If, as director, you’ve had to consider closing your limited company through an insolvent liquidation, you might have some concerns and questions around what to do next or what will happen to you, or the company’s staff.

What’ll happen to company staff in liquidation?

As liquidation closes the limited company in question, all company staff are made redundant during the process. They also become preferential creditors of the company. Preferential creditors rank above unsecured creditors; suppliers, contractors, customers, etc., but below secured creditors with fixed charges over assets like premises, vehicles, and equipment. If funds are left after those creditors, including certain payments to HMRC, and the insolvency practitioner, are paid, the company’s employees will receive some remuneration. If the company lacks the funds for payment in lieu of notice, pro-rata holiday pay, unpaid wages and redundancy pay, the Redundancy Payments Service can help.

The company can’t afford to liquidate

The cost of liquidation could cause concern, especially if the company’s financial situation is so dire that it may be the only way to alleviate its debt. As a result, you may be tempted to dissolve the company as you would with a solvent one. While this isn’t illegal, dissolutions are published in the appropriate Gazette, and the company’s creditors can object. There are ways to fund a liquidation, even if you’re worried your company can’t afford it. Options range from selling company assets to personally raising funds off your own back. If directors are entitled to redundancy pay, that could also help fund the liquidation.

Can creditors force a company into liquidation?

As unpleasant a prospect liquidating a company may seem, it is often preferable to having liquidation forced upon it. If a company owes a creditor more than £750, that creditor can apply for a winding-up petition. If approved by the court, this becomes a winding-up order, freezing the company’s bank accounts and making trading impossible. Unless you can get a validation order passed, the company will go into compulsory liquidation, with trading ceasing immediately.

While these circumstances sound bleak, compulsory liquidation may offer a solution if you cannot raise funds for voluntary liquidation. Directors can invite the company’s creditors to issue a winding-up petition, closing the company. While it offers the directors less control of how they enter the process than voluntary liquidation, it can close the insolvent company and draw a line under the debt if no other options are feasible.

Can directors start another company after liquidation?
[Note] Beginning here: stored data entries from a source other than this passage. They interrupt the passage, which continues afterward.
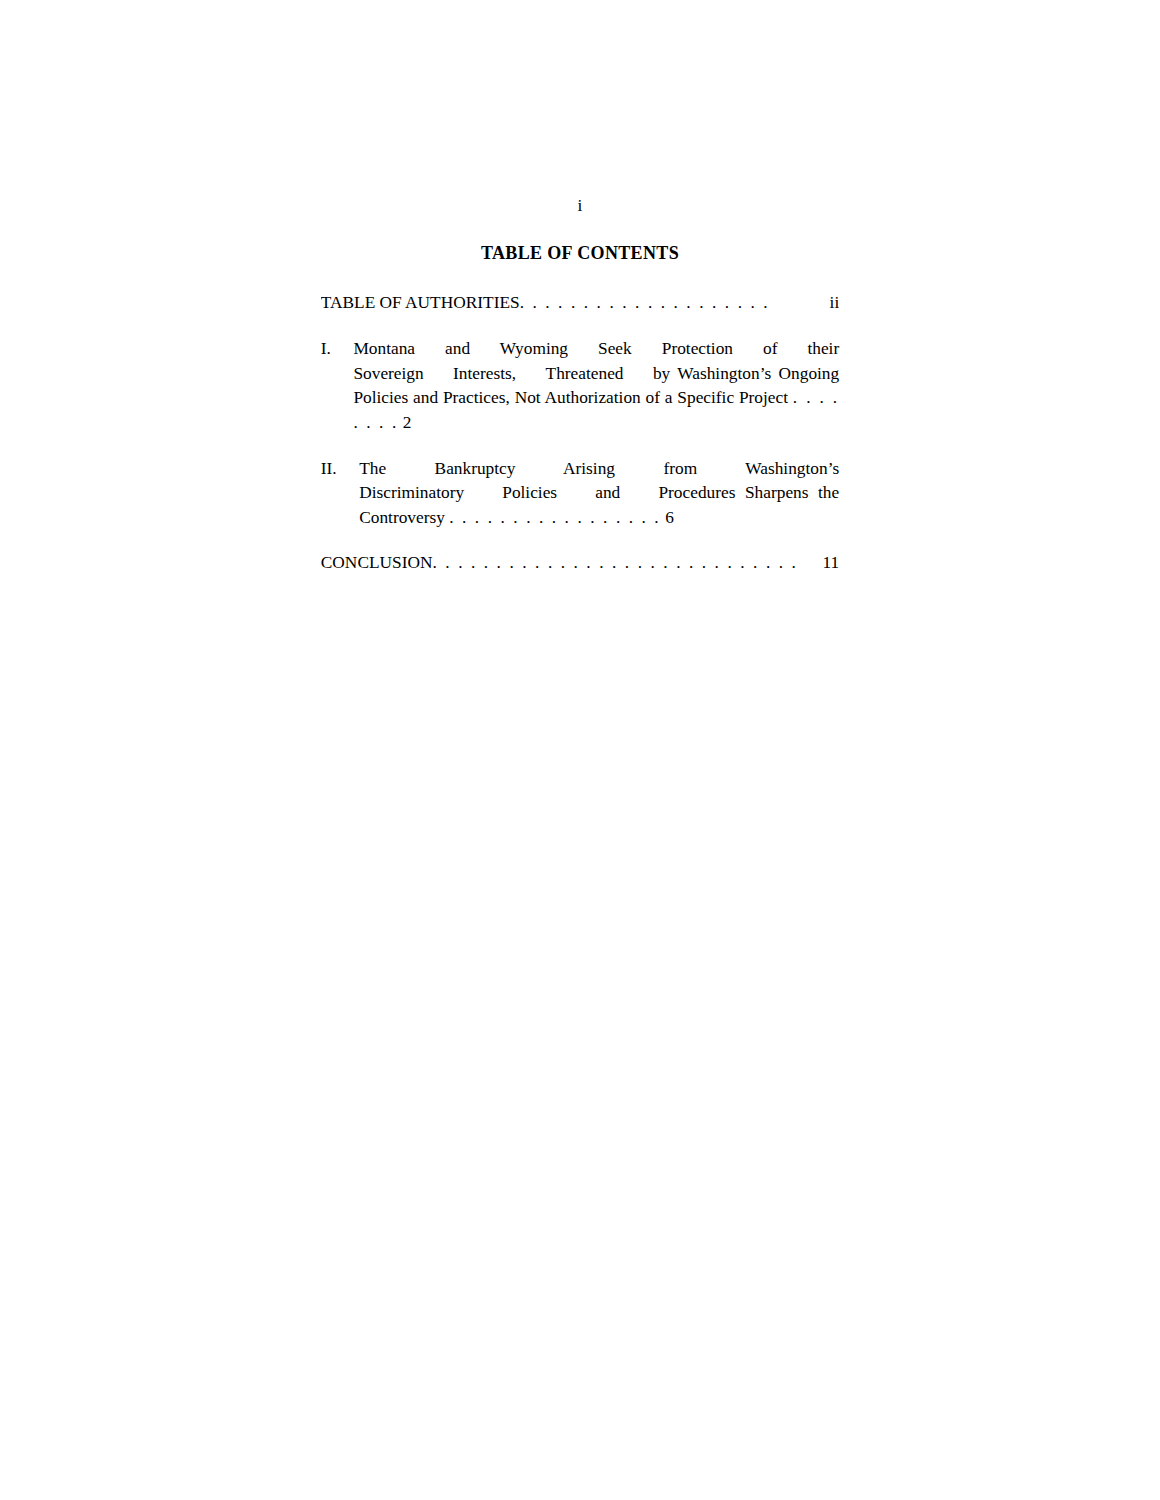i
TABLE OF CONTENTS
TABLE OF AUTHORITIES ii. . . . . . . . . . . . . . . . . . . .
I. Montana and Wyoming Seek Protection of their Sovereign Interests, Threatened by Washington’s Ongoing Policies and Practices, Not Authorization of a Specific Project . . . . . . . . 2
II. The Bankruptcy Arising from Washington’s Discriminatory Policies and Procedures Sharpens the Controversy . . . . . . . . . . . . . . . . . 6
CONCLUSION 11. . . . . . . . . . . . . . . . . . . . . . . . . . . . .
Having to liquidate a company is seldom a pleasant experience and could leave a bad taste. However, having a company close through an insolvent liquidation doesn’t automatically disqualify directors from setting up another limited company. While a liquidator will investigate director actions leading up to and during the insolvent period, if no instances of wrongdoing are found, the director can start a new limited company. However, strict rules and regulations exist around reusing similar elements (like the name, assets, and trading style) in a new company.

To summarise

While closing a company can be a daunting prospect, and you might have concerns about affording the process, there are ways of obtaining the funds. You can either enter liquidation voluntarily once

you’re aware that the company cannot repay its debts; otherwise, your creditors can force the company into liquidation once you owe them more than £750.

There are several ways to fund a liquidation, including funds generated from selling the company’s assets once they’re independently valued, using directors’ redundancy pay, or raising funds personally. Staff are made redundant in liquidation, becoming preferential creditors in the process. If you still want to run a business after the liquidation, you can set up a new limited company if the liquidator finds no evidence of wrongdoing.